* [Exercise goal] Reproduce the lines below verbatim. Pictures are to be omitted.

Top of Exercise input

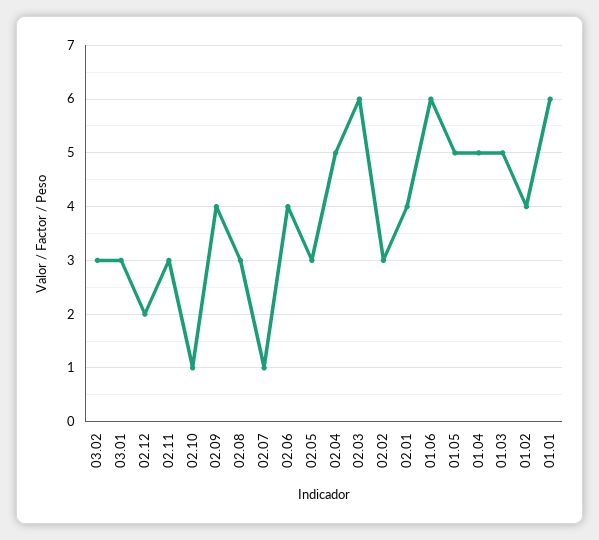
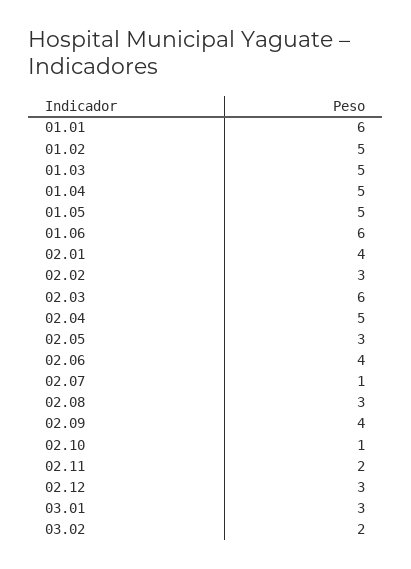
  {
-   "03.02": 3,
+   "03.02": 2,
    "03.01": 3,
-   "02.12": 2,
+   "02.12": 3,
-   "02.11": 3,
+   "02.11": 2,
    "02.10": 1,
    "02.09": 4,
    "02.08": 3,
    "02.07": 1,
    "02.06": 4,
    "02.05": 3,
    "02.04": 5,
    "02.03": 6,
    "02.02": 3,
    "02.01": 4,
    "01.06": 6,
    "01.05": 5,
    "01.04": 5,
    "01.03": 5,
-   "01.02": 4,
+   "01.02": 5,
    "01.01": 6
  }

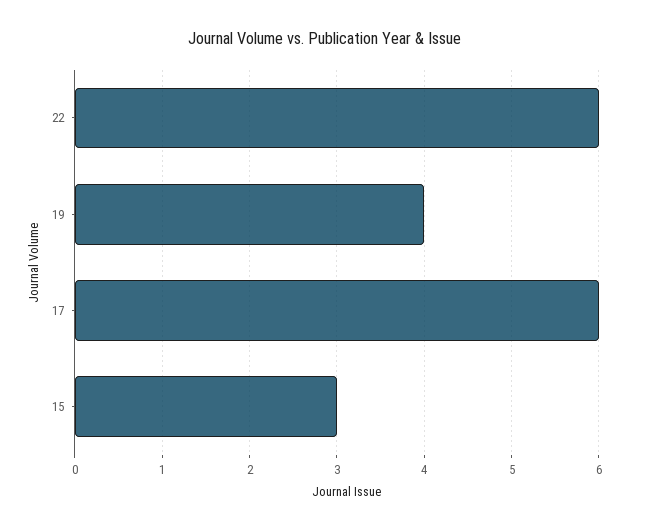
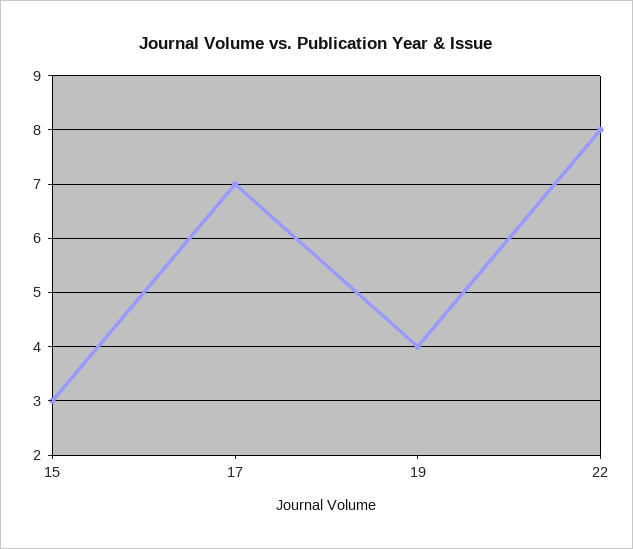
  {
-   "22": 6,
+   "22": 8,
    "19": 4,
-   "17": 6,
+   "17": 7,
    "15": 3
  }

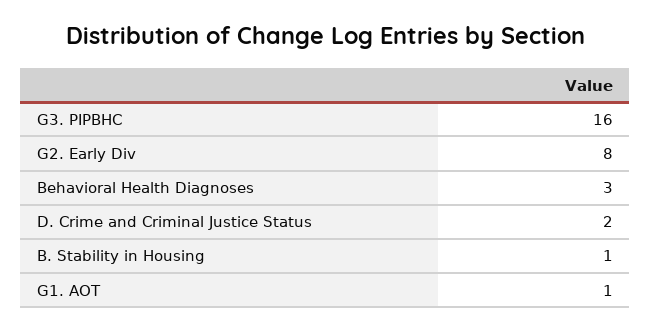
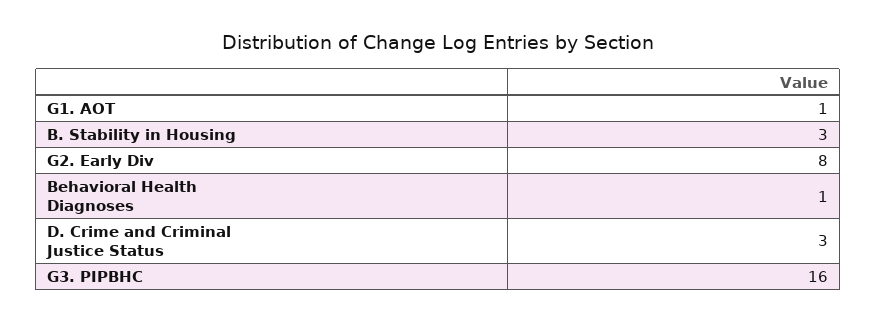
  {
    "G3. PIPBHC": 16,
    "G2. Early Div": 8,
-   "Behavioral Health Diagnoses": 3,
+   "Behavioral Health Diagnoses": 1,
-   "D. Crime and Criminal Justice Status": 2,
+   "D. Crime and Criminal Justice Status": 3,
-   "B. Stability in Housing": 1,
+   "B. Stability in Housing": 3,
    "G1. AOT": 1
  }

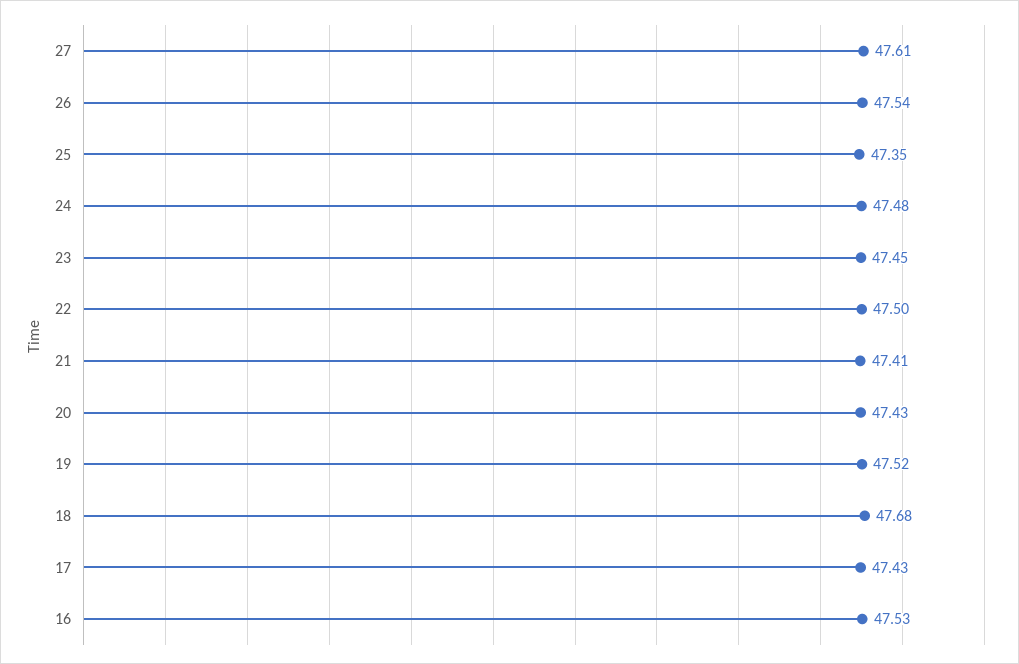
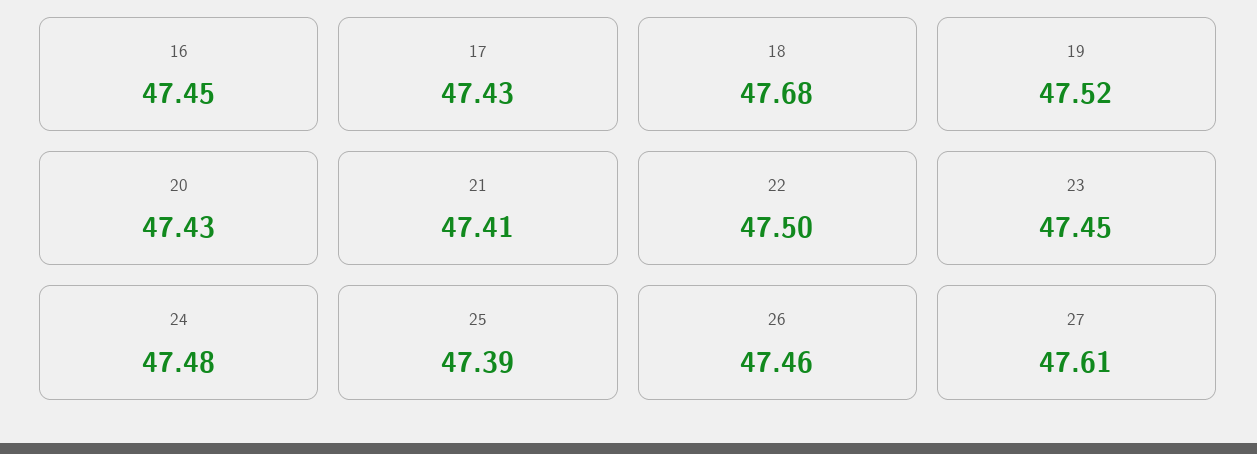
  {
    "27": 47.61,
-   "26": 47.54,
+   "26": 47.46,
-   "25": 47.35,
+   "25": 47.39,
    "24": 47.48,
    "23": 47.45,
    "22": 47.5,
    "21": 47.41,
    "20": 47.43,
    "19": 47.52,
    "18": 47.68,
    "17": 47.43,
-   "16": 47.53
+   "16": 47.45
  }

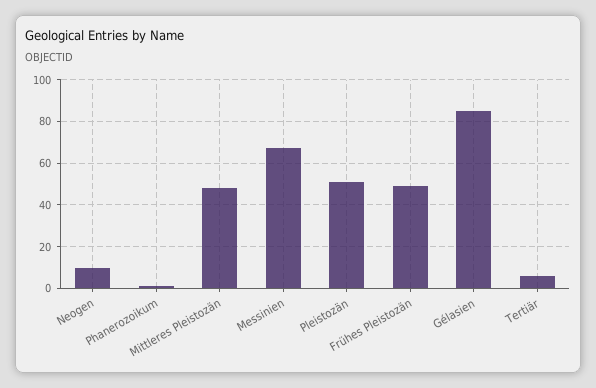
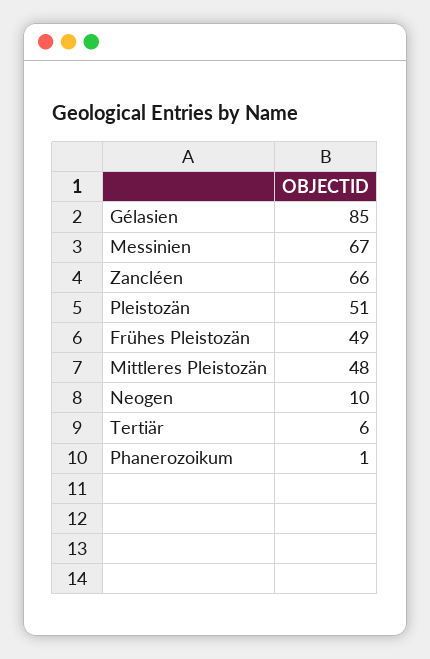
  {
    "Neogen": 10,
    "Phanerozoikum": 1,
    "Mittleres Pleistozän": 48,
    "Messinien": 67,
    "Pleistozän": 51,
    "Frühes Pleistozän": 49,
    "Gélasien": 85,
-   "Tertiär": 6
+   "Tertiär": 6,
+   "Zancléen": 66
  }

Bottom of Exercise input

* [Response]
  {
-   "03.02": 3,
+   "03.02": 2,
    "03.01": 3,
-   "02.12": 2,
+   "02.12": 3,
-   "02.11": 3,
+   "02.11": 2,
    "02.10": 1,
    "02.09": 4,
    "02.08": 3,
    "02.07": 1,
    "02.06": 4,
    "02.05": 3,
    "02.04": 5,
    "02.03": 6,
    "02.02": 3,
    "02.01": 4,
    "01.06": 6,
    "01.05": 5,
    "01.04": 5,
    "01.03": 5,
-   "01.02": 4,
+   "01.02": 5,
    "01.01": 6
  }

  {
-   "22": 6,
+   "22": 8,
    "19": 4,
-   "17": 6,
+   "17": 7,
    "15": 3
  }

  {
    "G3. PIPBHC": 16,
    "G2. Early Div": 8,
-   "Behavioral Health Diagnoses": 3,
+   "Behavioral Health Diagnoses": 1,
-   "D. Crime and Criminal Justice Status": 2,
+   "D. Crime and Criminal Justice Status": 3,
-   "B. Stability in Housing": 1,
+   "B. Stability in Housing": 3,
    "G1. AOT": 1
  }

  {
    "27": 47.61,
-   "26": 47.54,
+   "26": 47.46,
-   "25": 47.35,
+   "25": 47.39,
    "24": 47.48,
    "23": 47.45,
    "22": 47.5,
    "21": 47.41,
    "20": 47.43,
    "19": 47.52,
    "18": 47.68,
    "17": 47.43,
-   "16": 47.53
+   "16": 47.45
  }

  {
    "Neogen": 10,
    "Phanerozoikum": 1,
    "Mittleres Pleistozän": 48,
    "Messinien": 67,
    "Pleistozän": 51,
    "Frühes Pleistozän": 49,
    "Gélasien": 85,
-   "Tertiär": 6
+   "Tertiär": 6,
+   "Zancléen": 66
  }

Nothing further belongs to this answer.